In the second part of the study, we investigated the expression of
IGF-1R in the three uveal melanoma cell lines OCM-1, OCM-3, and 92-1
and sought to determine how modulation of IGF-1R expression affects
cell growth and survival. Each cell line was treated with the IGF-1R
blocking antibody αIR-3 (1 μg/mL), which has been shown to be
specific for IGF-1R,
19 or with lovastatin (10 μM) or TM
(5 μg/mL) for 4 hours. None of these agents caused any decrease in
cell viability after 4 hours (data not shown). The choice of the
concentrations of TM, lovastatin, and αIR-3 in this study was based
on previous dose–response experiments (data not shown). In
Figure 3 , we show that the basal level of IGF-1R expression at the cell surface,
as detected by Western blot analysis of the α-subunit, was almost
similar in the three cell lines. As expected from previous studies on
other cell types,
8 9 10 11 the expression of IGF-1R at the
cell surface was decreased after treatment with lovastatin and TM in
all cell lines, but not after prior treatment with the monoclonal
antibody αIR-3. Consequently, lovastatin and TM reduced
ligand-mediated activation of the 96-kDa β-subunit of IGF-1R in all
three uveal melanoma cell lines, whereas αIR-3 produced a strong
effect only in OCM-1 and OCM-3 cells
(Fig. 3) . The 92-1 cells responded
to treatment with αIR-3 with a moderate decrease in IGF-1R
phosphorylation. Differences in modulating IGF-1R phosphorylation using
a blocking monoclonal antibody could be explained by different
concentrations of the receptor at the cell surface. However, the
concentration of αIR-3 used was found to be optimal. Therefore, we
believe that αIR-3 binds to all cell surface receptors, but for some
other reason it does not block β-subunit phosphorylation completely
in the 92-1 cell line. Although αIR-3 mostly has been reported to
block IGF-1R activation, exceptions have been
demonstrated.
20 21
In
Figure 4 , the effects of lovastatin, TM, and αIR-3 treatments on cell and DNA
replication and cell survival are demonstrated.
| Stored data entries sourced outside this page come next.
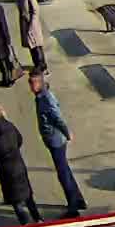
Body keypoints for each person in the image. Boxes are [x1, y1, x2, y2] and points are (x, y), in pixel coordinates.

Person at [30, 72, 83, 217]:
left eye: (33, 82)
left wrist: (67, 132)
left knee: (63, 173)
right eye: (29, 82)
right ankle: (78, 200)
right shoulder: (40, 97)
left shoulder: (46, 98)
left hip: (56, 140)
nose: (30, 86)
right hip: (52, 138)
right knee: (65, 169)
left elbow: (57, 117)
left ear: (40, 83)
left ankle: (73, 207)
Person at [0, 103, 39, 225]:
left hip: (5, 168)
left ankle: (25, 222)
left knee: (15, 199)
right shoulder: (10, 126)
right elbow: (19, 139)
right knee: (28, 195)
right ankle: (37, 218)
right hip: (18, 163)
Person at [13, 0, 44, 75]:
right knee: (31, 45)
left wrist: (32, 24)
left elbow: (35, 9)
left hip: (31, 23)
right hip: (25, 22)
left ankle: (41, 65)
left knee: (35, 45)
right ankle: (37, 64)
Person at [0, 0, 13, 87]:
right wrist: (8, 38)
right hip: (1, 38)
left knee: (1, 59)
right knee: (5, 58)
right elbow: (3, 24)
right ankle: (8, 79)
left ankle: (6, 78)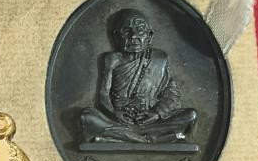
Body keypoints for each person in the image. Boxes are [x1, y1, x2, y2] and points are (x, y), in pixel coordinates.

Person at [80, 9, 197, 144]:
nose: (134, 36)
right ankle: (149, 139)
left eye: (140, 30)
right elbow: (104, 94)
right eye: (126, 31)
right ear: (116, 36)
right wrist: (114, 113)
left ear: (149, 36)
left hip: (149, 120)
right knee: (86, 117)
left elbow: (172, 95)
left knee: (190, 115)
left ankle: (119, 138)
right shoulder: (112, 59)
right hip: (119, 119)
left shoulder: (159, 59)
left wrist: (156, 113)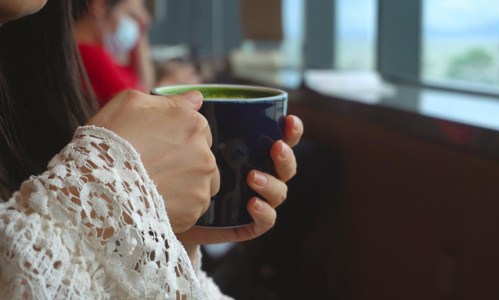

As shown in
Figure 4A ,
the basal proliferative rate differed between the three uveal melanoma
cell lines. During a 72-hour period, the OCM-1 control cells had
increased fivefold in cell number, whereas 92-1 and OCM-3 had increased
only 2- to 2.5-fold. All cell lines responded quickly to incubation
with αIR-3, lovastatin, or TM
(Fig. 4A) and after 24 to 72 hours cell
numbers decreased. Consistent with the lower inhibitory effect ofα
IR-3 phosphorylation of 92-1, the decrease in 92-1 cell
proliferation was also less after αIR-3 incubation than with
lovastatin and TM treatments. A 24-hour treatment with αIR-3 led to a
60% decrease in DNA synthesis in this cell line
(Fig. 4B) , whereas
cell viability was only slightly (15%) reduced
(Fig. 4C) . Regarding
OCM-1 cells, a drastic reduction of total cell number was observed
after TM treatment
(Fig. 4A) . This was correlated with a drastic
decrease in both DNA synthesis and cell viability. Whereas cell
replication of OCM-1 cells was efficiently blocked by lovastatin andα
IR-3, there was only a moderate or no, respectively, loss of cells
(Fig. 4A) . However, using the viability assay, it was confirmed that
almost all OCM-1 cells had died after the treatment with these two
agents
(Fig. 4C) .
As shown in
Figure 4A , TM, lovastatin and αIR-3 reduced the number of
OCM-3 cells with similar kinetics, and after 72 hours there was a total
cell loss. Although the cell number was decreased by only 20% to 25%
after a 24-hour treatment, the OCM-3 cell viability was reduced by as
much as 75% to 85%
(Fig. 4C) . The decrease in DNA synthesis differed
somewhat between the three agents. αIR-3 caused a 40% decrease,
compared with 70% to 80% for TM and lovastatin.
In
Figure 5 the level of tyrosine phosphorylation at 4 hours is correlated with DNA
synthesis and cell viability. The values are obtained from
Figures 3 and 4 . As can be seen, there is an especially strong correlation
between IGF-1R phosphorylation and cell viability.